Lectures transversales 16: Ismail Kadaré, L’Accident

© Julien de Kerviler

« Trois mois plus tard, lorsque deux pays des Balkans avaient coup sur coup demandé à consulter l’accident du kilomètre 17, le préposé aux archives n’avait pu dissimuler sa surprise. Depuis quand les pays de la turbulente péninsule, après avoir perpétré tous les coups pendables possibles : meurtres, bombardements, mises à sac et nettoyages ethniques, maintenant, une fois retombée la folie générale, au lieu de s’atteler aux réparations nécessaires, songeaient soudain à s’occuper de faits divers aussi sophistiqués que les accidents « rares » de la route ?

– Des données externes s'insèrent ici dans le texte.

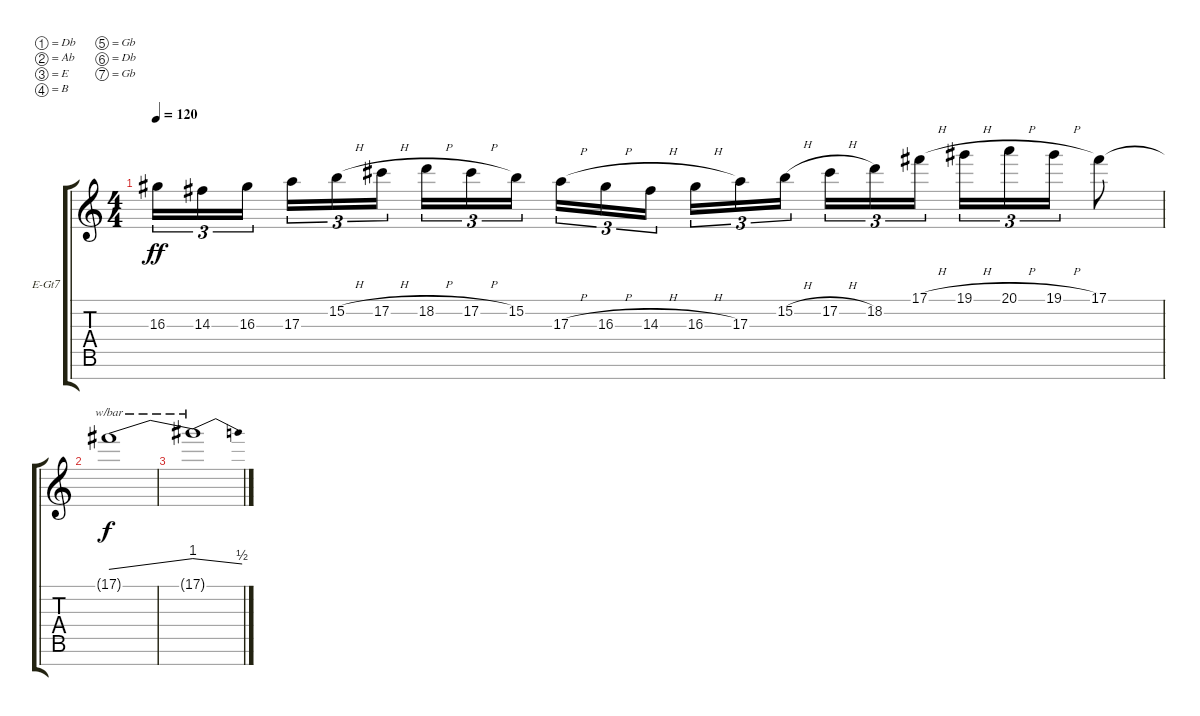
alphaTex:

\defaultSystemsLayout 4
\bracketExtendMode groupsimilarinstruments
\firstSystemTrackNameOrientation horizontal
\otherSystemsTrackNameOrientation horizontal
\track ("Electric Guitar" "E-Gt7") {instrument distortionguitar}
\staff {score tabs}
\tuning (Db4 Ab3 E3 B2 Gb2 Db2 Gb1)
\ts (4 4)
\tempo 120
\clef g2
\ks c
16.3.16{tu (3 2) dy ff} 14.3.16{tu (3 2)} 16.3.16{tu (3 2)} 17.3.16{tu (3 2)} 15.2{h}.16{tu (3 2)} 17.2{h}.16{tu (3 2)} 18.2{h}.16{tu (3 2)} 17.2{h}.16{tu (3 2)} 15.2.16{tu (3 2)} 17.3{h}.16{tu (3 2)} 16.3{h}.16{tu (3 2)} 14.3{h}.16{tu (3 2)} 16.3{h}.16{tu (3 2)} 17.3.16{tu (3 2)} 15.2{h}.16{tu (3 2)} 17.2{h}.16{tu (3 2)} 18.2.16{tu (3 2)} 17.1{h}.16{tu (3 2)} 19.1{h}.16{tu (3 2)} 20.1{h}.16{tu (3 2)} 19.1{h}.16{tu (3 2)} 17.1.8 |
17.1{t}.1{tbe (dive default 0 0 43.8 4) dy f} |
17.1{t}.1{tbe (dive default 0 4 44.4 2)}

S’il était impossible de demander à l’État serbo-monténégrin ce qui motivait son intérêt pour cet accident, il devint vite évident que les défunts avaient depuis longtemps fait l’objet d’une surveillance de sa part.

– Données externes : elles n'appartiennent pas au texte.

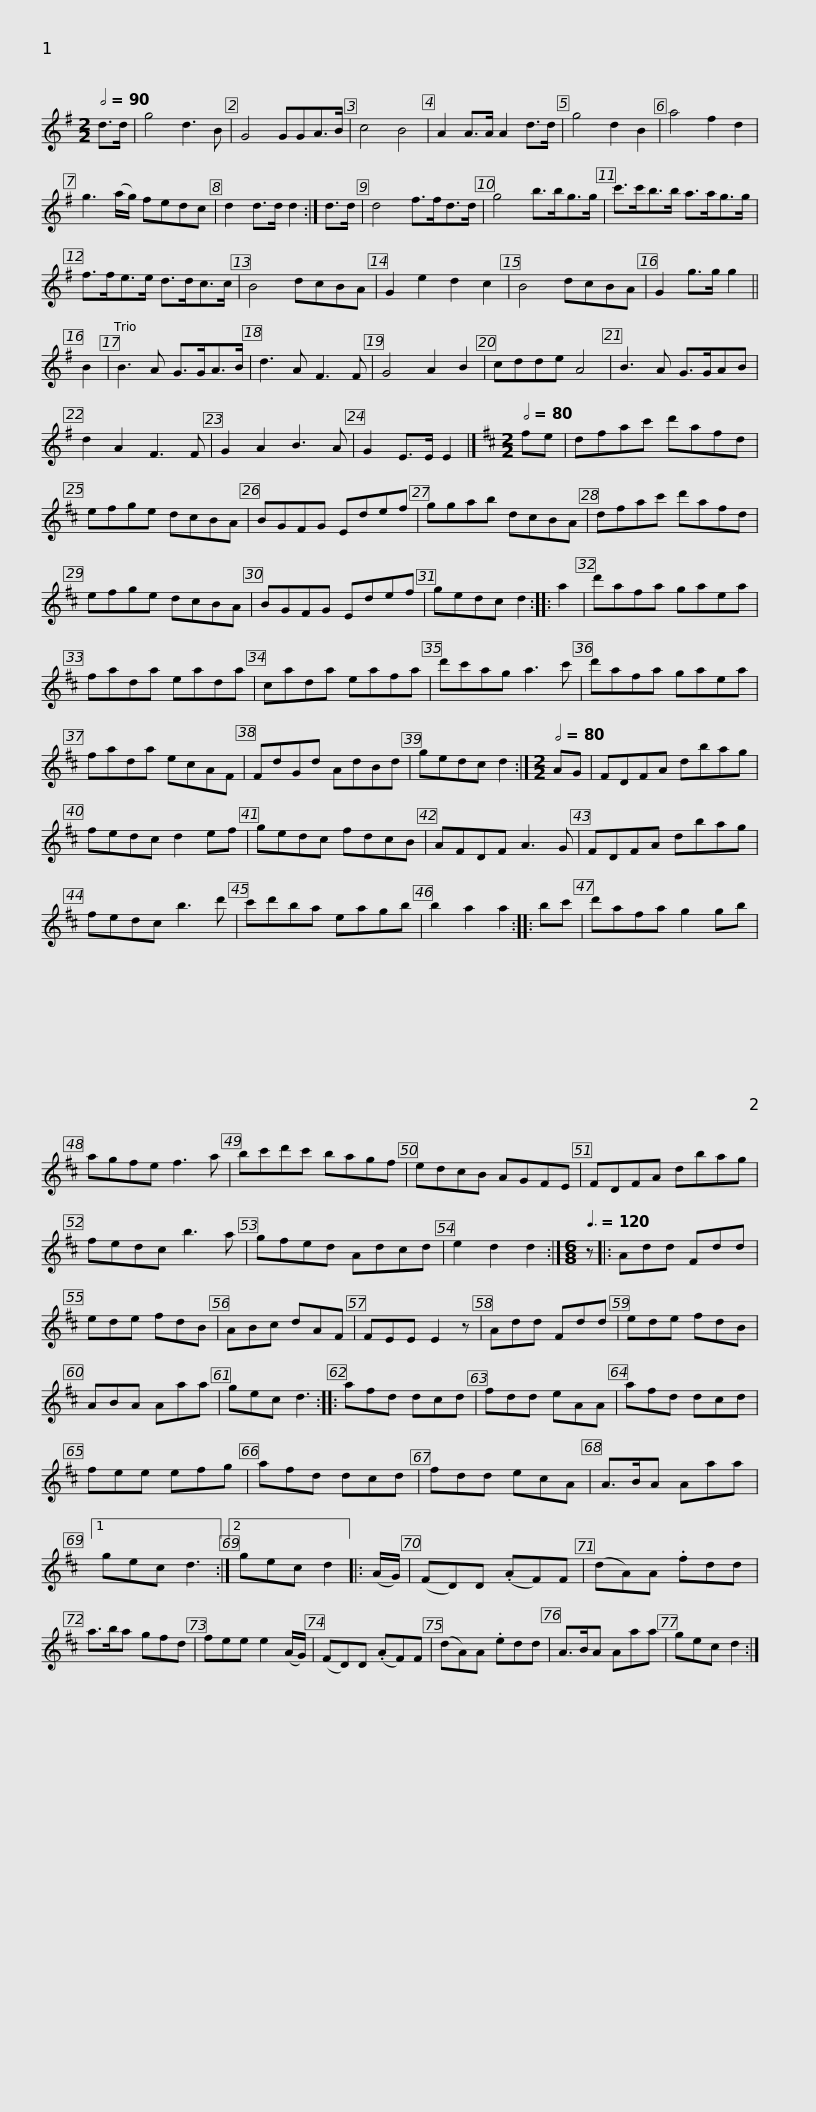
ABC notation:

Il avait suffi d’avoir eu vent de cet intérêt pour que les services secrets albanais s’activent à leur tour. Le soupçon qu’il pouvait s’agir d’un meurtre politique — soupçon qui, suite au renversement du communisme, suscitait partout les plaisanteries en tant que part indissociable de sa légendaire paranoïa — revenait soudain avec aplomb au premier plan.

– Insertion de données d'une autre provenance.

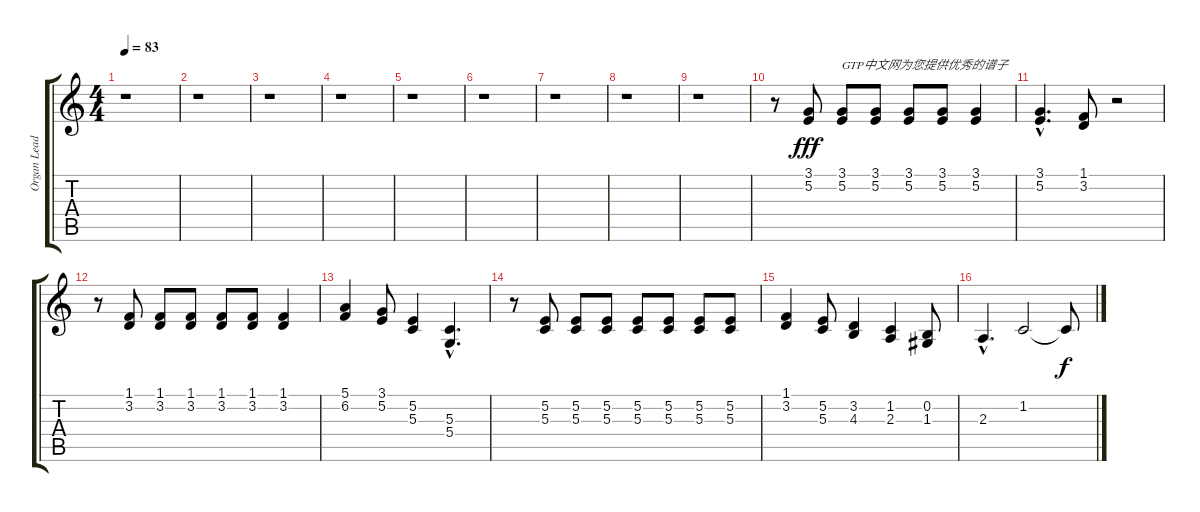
\track ("Organ Lead" "Organ Lead") {instrument altosax}
\staff {score tabs}
\tuning (E4 B3 G3 D3 A2 E2) {hide}
\ts (4 4)
\tempo 83
\clef g2
\ks c
r.1{dy fff instrument altosax} |
r.1 |
r.1 |
r.1 |
r.1 |
r.1 |
r.1 |
r.1 |
r.1 |
r.8 (3.1 5.2).8 (3.1 5.2).8{txt "GTP中文网为您提供优秀的谱子"} (3.1 5.2).8 (3.1 5.2).8 (3.1 5.2).8 (3.1 5.2).4 |
(3.1{hac} 5.2{hac}).4{d} (1.1 3.2).8 r.2 |
r.8 (1.1 3.2).8 (1.1 3.2).8 (1.1 3.2).8 (1.1 3.2).8 (1.1 3.2).8 (1.1 3.2).4 |
(5.1 6.2).4 (3.1 5.2).8 (5.2 5.3).4 (5.3{hac} 5.4{hac}).4{d} |
r.8 (5.2 5.3).8 (5.2 5.3).8 (5.2 5.3).8 (5.2 5.3).8 (5.2 5.3).8 (5.2 5.3).8 (5.2 5.3).8 |
(1.1 3.2).4 (5.2 5.3).8 (3.2 4.3).4 (1.2 2.3).4 (0.2 1.3).8 |
2.3{hac}.4{d} 1.2.2 1.2{t}.8{dy f}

Comme à leur habitude, les enquêteurs albanais étaient arrivés avec retard là où les autres étaient déjà passés. Néanmoins, grâce aux contacts avec les compatriotes de la diaspora, ils étaient parvenus à réunir un certain matériau concernant les victimes. Extraits de lettres, photos, billets d’avion, adresses et factures d’hôtels, quoique donnant l’impression de n’être que les vestiges d’une première vendange, semblaient néanmoins suffisants pour faire la lumière sur les relations du couple. Au vu des clichés pris principalement dans des hôtels ou à des terrasses de café, voire de certains autres, moins nombreux, pris dans une baignoire d’où la jeune femme nue fixait l’objectif avec plus de joie que de gêne, la nature de leurs rapports ne faisait aucun doute. Les notes d’hôtels donnaient à penser avec une relative exactitude que leurs rencontres avaient eu lieu en divers pays d’Europe où l’homme avait apparemment été appelé pour son travail : Strasbourg, Vienne, Rome, Luxembourg.

Les noms de lieux étaient corroborés par les photos, voire par les lettres où ces villes étaient évoquées, principalement par la jeune femme qui aimait à préciser celles où elle s’était sentie plus heureuse.

C’est justement en dépouillant des lettres sur lesquelles ils avaient placé leurs plus grands espoirs pour élucider l’énigme que les enquêteurs, passée la première déception, avaient connu un moment de stupeur, suivi d’une incompréhension totale. »

Ismail Kadaré, L’Accident (1966), traduit de l’albanais par Tedi Papavrami, édition Fayard, 2008, pp. 15-17.